Problem:
Count each line below that has "after" anywhere in it. Answer with the total alone.

Data provided:
★ ★ ★

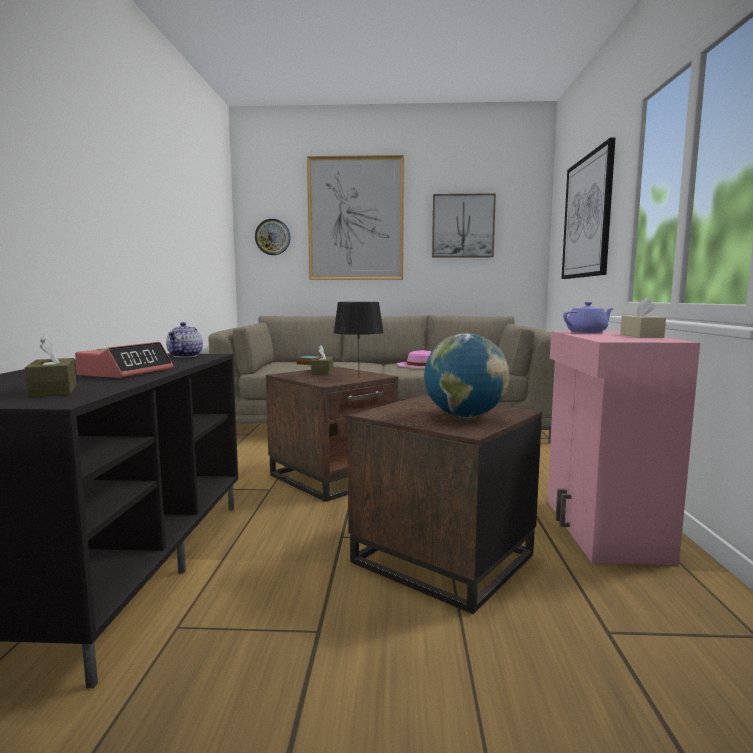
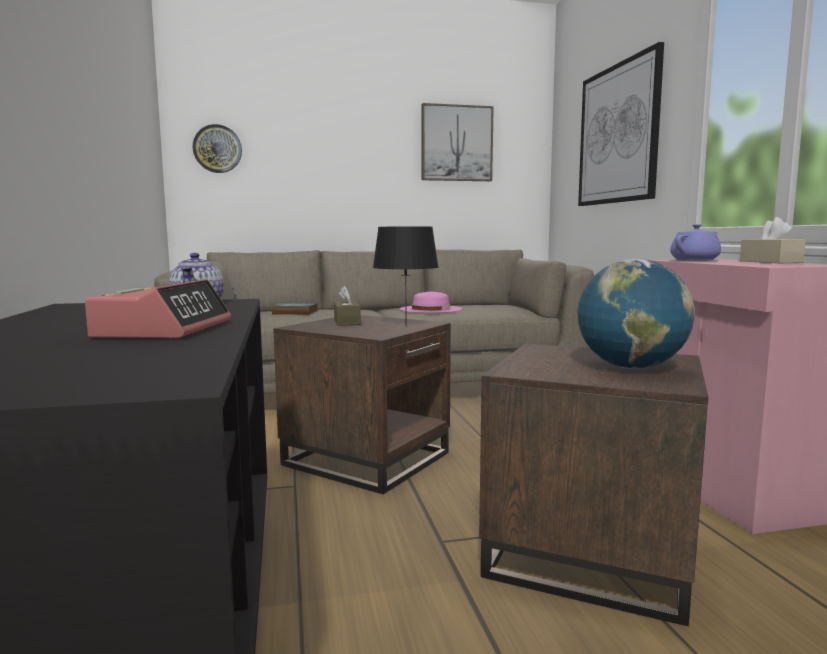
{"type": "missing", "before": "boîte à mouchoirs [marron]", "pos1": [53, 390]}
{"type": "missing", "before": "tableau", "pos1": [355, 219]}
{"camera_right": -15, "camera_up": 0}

★ ★ ★

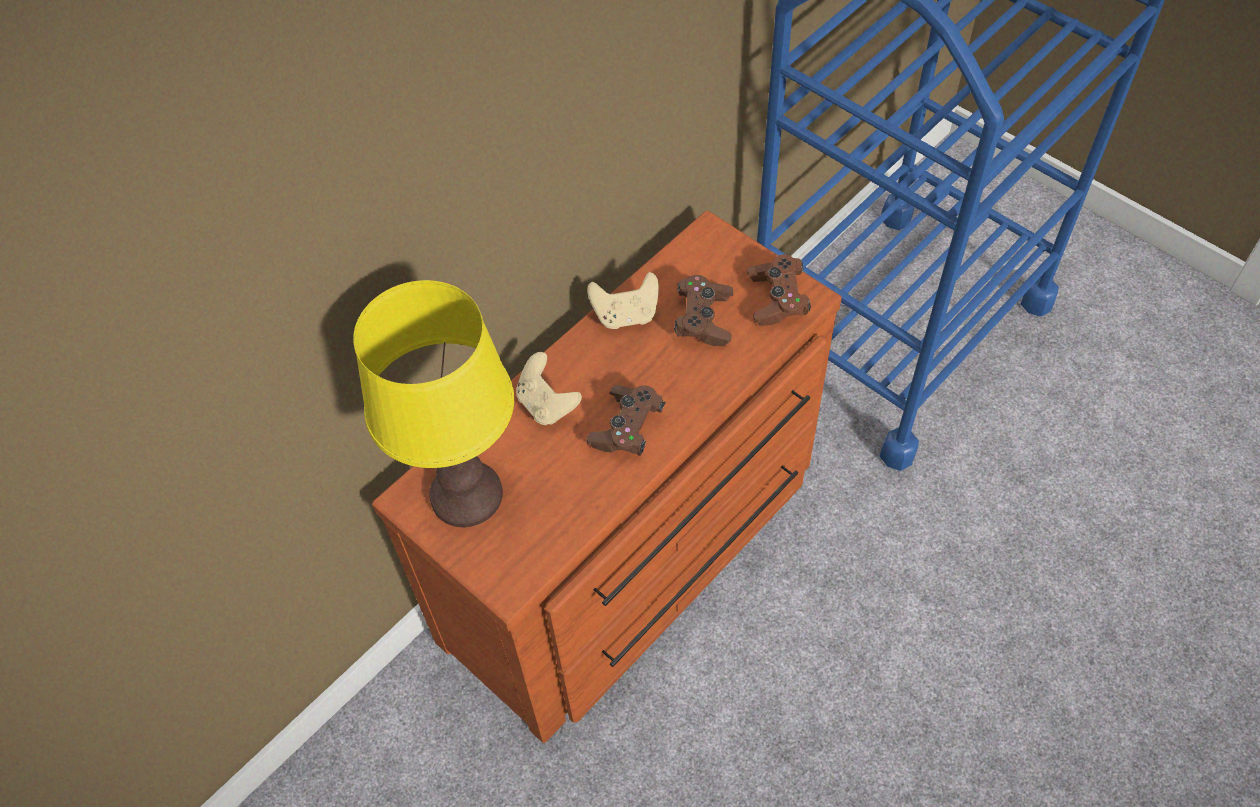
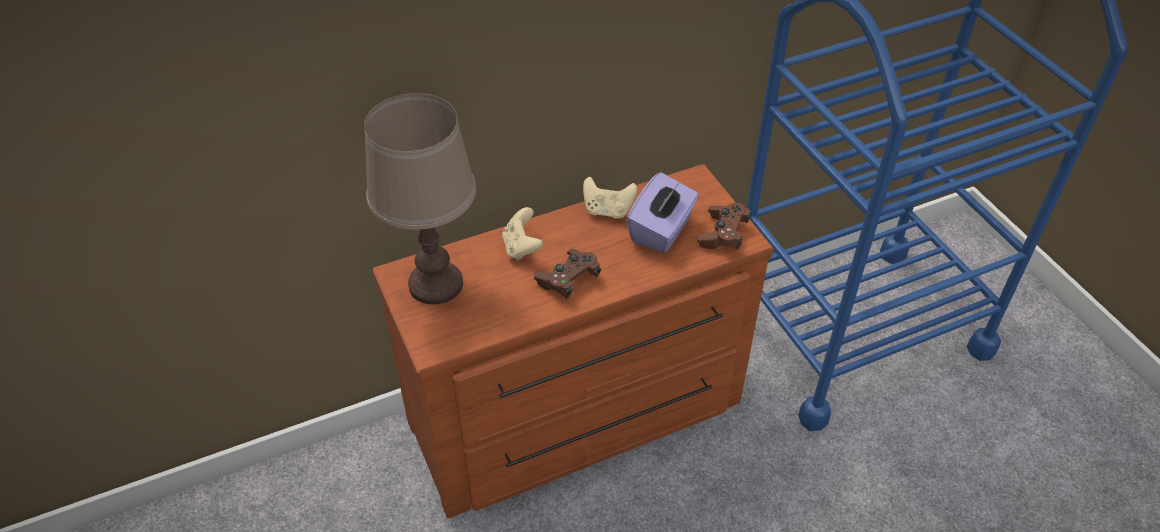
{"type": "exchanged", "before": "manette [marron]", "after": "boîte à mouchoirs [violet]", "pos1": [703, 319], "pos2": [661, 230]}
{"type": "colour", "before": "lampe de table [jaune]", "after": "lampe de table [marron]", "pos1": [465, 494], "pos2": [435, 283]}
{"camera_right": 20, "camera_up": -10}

★ ★ ★

Output:
2